I’ve been blogging on children’s books for about two and a half years. I read adult lit for the past decade before that, but after eliminating books that were too violent or depressing, it was challenging to find a good book. I started reading KidLit again to read ahead for my oldest and now I just freely admit that I like it much better than adult lit, with the exception of a ChickLit beach read or an entertaining memoir though I am in a moms’ book club but reading the book is optional! (I set it up that way!).
I know what you mean. Depending on my general mood, I just don’t have the mind free for adult books but reading a good children’s book makes me smile.

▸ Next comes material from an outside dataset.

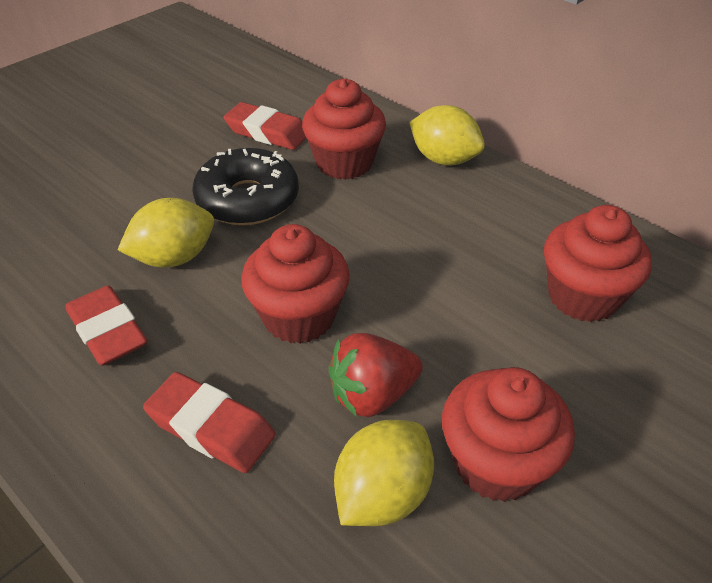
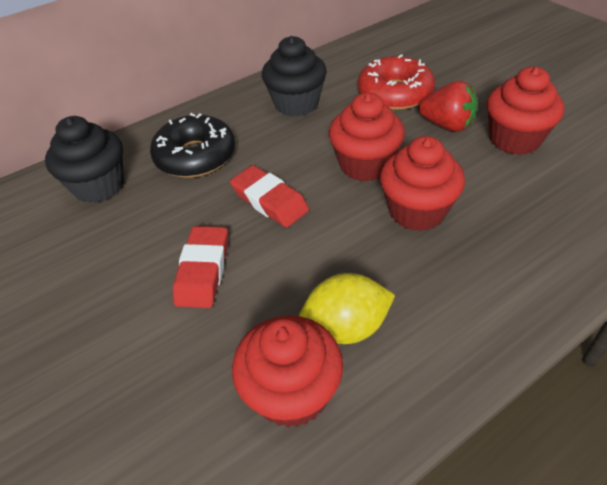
black cupcake: 0 -> 2
red donut: 0 -> 1
red eraser: 3 -> 2
yellow lemon: 3 -> 1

Maybe that’s why I love writing children’s and YA stories so much; if they are good, they will not only be treasured by children but by readers of all ages 🙂
Definitely I will be among one of those happy readers! 🙂
By the way, my children’s book “Miro the Dragon” will be free for Kindle on June 29 and 30 if you’d like to check it out (hope linking to it here is okay): http://www.amazon.com/Miro-the-Dragon-ebook/dp/B0074JANOS/ref=sr_1_1?s=digital-text&ie=UTF8&qid=1341703026&sr=1-1&keywords=miro+the+dragon
GREAT! I posted the info on my Facebook and Twitter! Wish I had a Kindle!
Aww, thank you! If you want to read the book, I could send you a print copy since you don’t have a Kindle. Just email me with your address if you’d like it 😉
I would love a copy. Please email me and I’ll send you my address.
Someone congratulated You on this new job–are you getting paid to write reviews or are they giving you free books? I thought Barnes and Noble was like Amazon and anyone could post a review. I do like your writing style.
Barnes and Noble isn’t paying me and I actually get the books myself or from authors or publishers. 🙂 A labor of love, I guess. Thanks so much for your comment!